The last stop on our cruise was Icy Strait Point. Unlike the other places we visited, Icy Strait Point isn’t in a borough (county). About half of Alaska is not contained in any of the 19 boroughs, but is instead located in what is just referred to as the Unorganized Borough. That territory is broken up into 10 areas that were set up to facilitate census-taking. The yellow show the 10 census areas in Alaska.

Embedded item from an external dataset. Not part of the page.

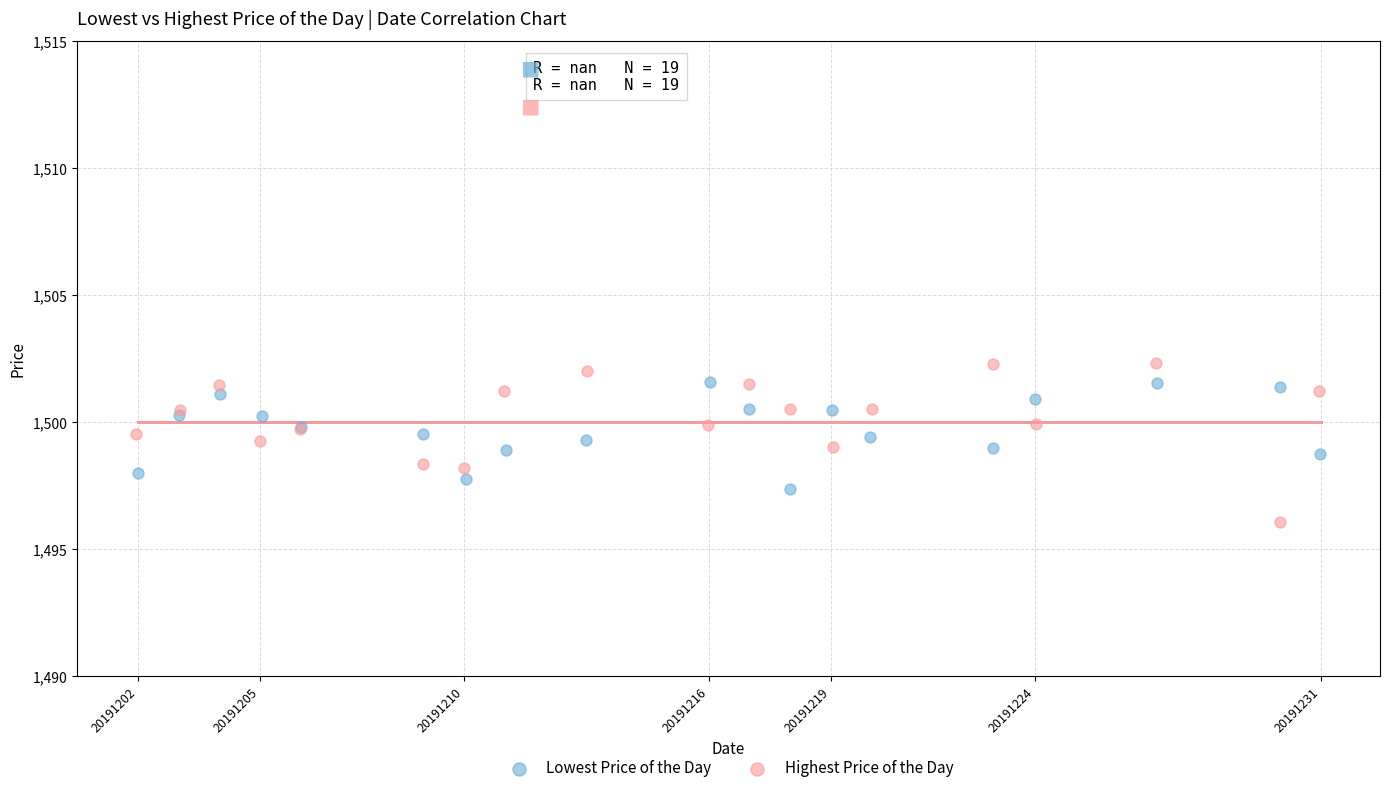

Which series has the widest spread of Y values?

Highest Price of the Day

The cruise ship port at Icy Strait Point is about a mile north of the village of Hoonah, the largest settlement in the Hoonah-Angoon Census Area. The weather on the day of our arrival was wet. Low clouds and persistent drizzle caused the cancellation of some of the shore excursions (those involving helicopters or small aircraft). Fortunately we had done those types of activities earlier in the trip. Instead, we were off on a small (43 ft.) boat to go whale watching. Good thing whales don’t care about rain. In addition to humpback whales, we spotted more sea lions, and of course, the ever-present bald eagles (sorry no pictures of the eagles as they were too far from the boat).

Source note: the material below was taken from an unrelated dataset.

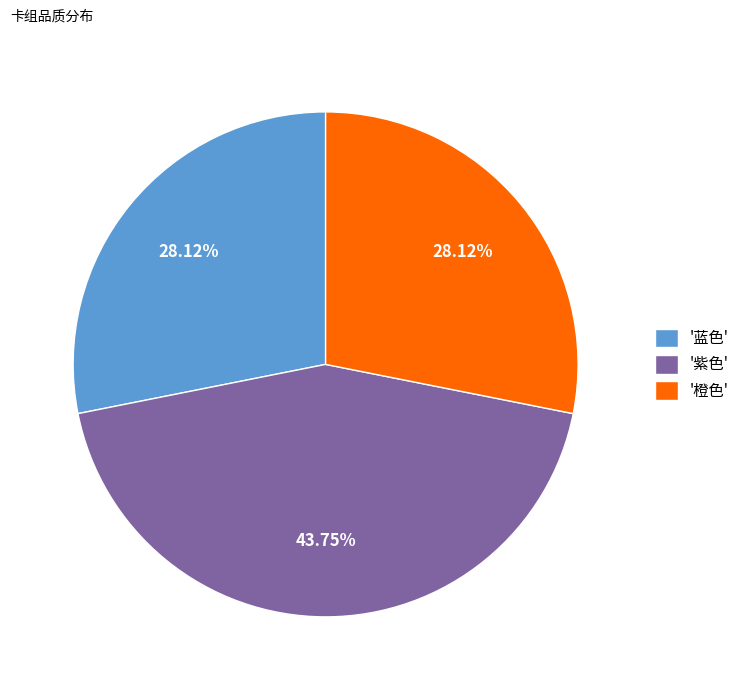

Combined, do '橙色' and '紫色' account for over 50%?

Yes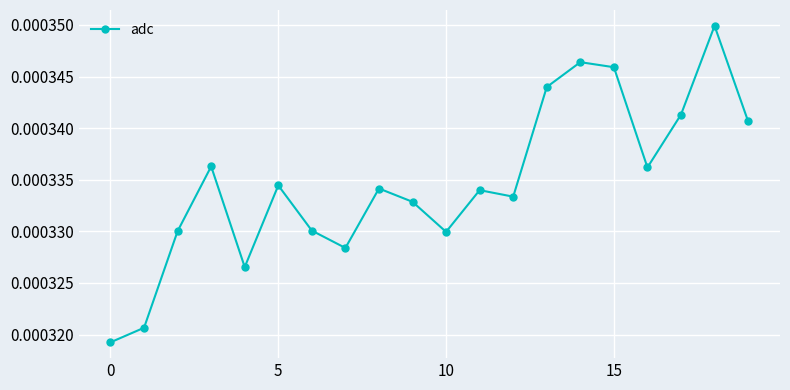

How many values are between 0 and 1?

20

The sea lions were content to swim alongside the boat for a while giving us the opportunity for some great photos.
After leaving Icy Strait Point, we headed for the Gulf of Alaska and on to Seward where we would disembark. On our final day at sea, right around breakfast time, we cruised into Yakutat Bay for a close-up view of Hubbard Glacier. Some guest opted to board a small boat for an even closer view. Since we had done a Glacier cruise last summer out of Whittier, we preferred to stay on the ship and watch from the top deck. It is certainly one of the more impressive glaciers in Alaska.
The cruise ended in Seward where we boarded a motor coach for Anchorage. Since our flight home didn’t depart until 6pm, we had a few hours to wander around the city. The trip home included an overnight stop in Seattle and the Sea-Tac Marriott. I don’t have much to say other than the lounge breakfast was good.

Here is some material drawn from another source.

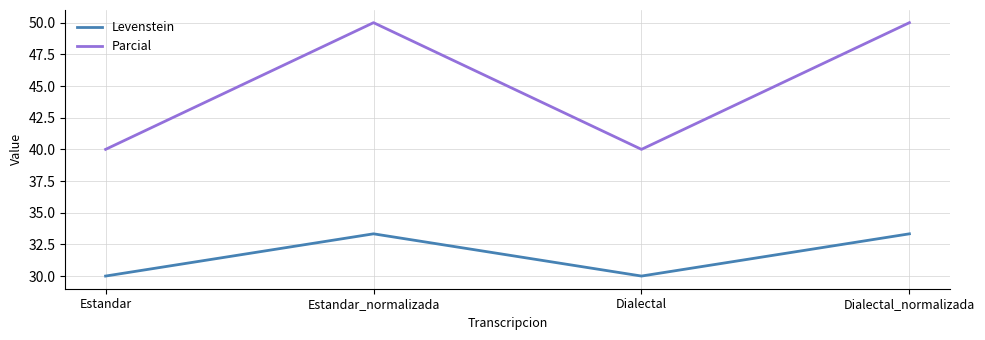

Does the chart display data point markers on the line(s)?

No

Over the course of the cruise, I added 4 more counties (boroughs) to my list and even ‘collected’ one of the 10 census areas within the Unorganized Borough. Our journey took us across the boundaries of 3 other boroughs and 1 additional census area. Those are reflected on my “after” map in the lighter blue color. I plan to get back to them at some point when I can visit the borough seat or in the case of the census area, the largest city/town.
Alaska’s size, plus the difficulty of getting from one place to another, makes the state the most challenging when it comes to county collecting. I’m pleased that in 2 trips I’ve been able to ‘collect’ 8 of the 19 boroughs and 1 of the 10 census areas. It could easily take 4 or 5 more trips before I’ll be able to complete Alaska. Based on my first 2 visits, I have no doubt each of those trips will be memorable.
Next up will be a weekend in Minnesota in mid-August. If all goes as planned, I’ll collect the last four counties in Iowa on my drive between Minneapolis and Sioux Falls. While it will be a quick trip, it should be productive.